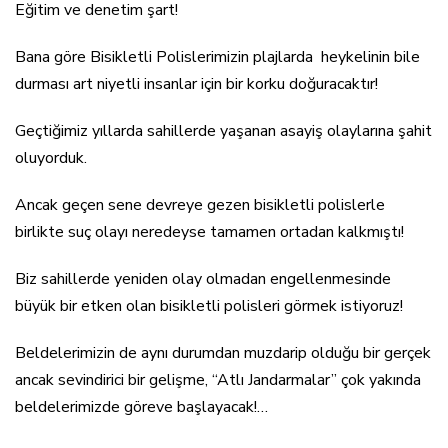
Eğitim ve denetim şart!
Bana göre Bisikletli Polislerimizin plajlarda heykelinin bile
durması art niyetli insanlar için bir korku doğuracaktır!
Geçtiğimiz yıllarda sahillerde yaşanan asayiş olaylarına şahit
oluyorduk.
Ancak geçen sene devreye gezen bisikletli polislerle
birlikte suç olayı neredeyse tamamen ortadan kalkmıştı!
Biz sahillerde yeniden olay olmadan engellenmesinde
büyük bir etken olan bisikletli polisleri görmek istiyoruz!
Beldelerimizin de aynı durumdan muzdarip olduğu bir gerçek
ancak sevindirici bir gelişme, “Atlı Jandarmalar” çok yakında
beldelerimizde göreve başlayacak!…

• _PROBLEM TO SOLVE_:
Return the text of every entry above verbatim, line for line, and leave out the pictures.

• _THE ANSWER_:
Eğitim ve denetim şart!
Bana göre Bisikletli Polislerimizin plajlarda heykelinin bile
durması art niyetli insanlar için bir korku doğuracaktır!
Geçtiğimiz yıllarda sahillerde yaşanan asayiş olaylarına şahit
oluyorduk.
Ancak geçen sene devreye gezen bisikletli polislerle
birlikte suç olayı neredeyse tamamen ortadan kalkmıştı!
Biz sahillerde yeniden olay olmadan engellenmesinde
büyük bir etken olan bisikletli polisleri görmek istiyoruz!
Beldelerimizin de aynı durumdan muzdarip olduğu bir gerçek
ancak sevindirici bir gelişme, “Atlı Jandarmalar” çok yakında
beldelerimizde göreve başlayacak!…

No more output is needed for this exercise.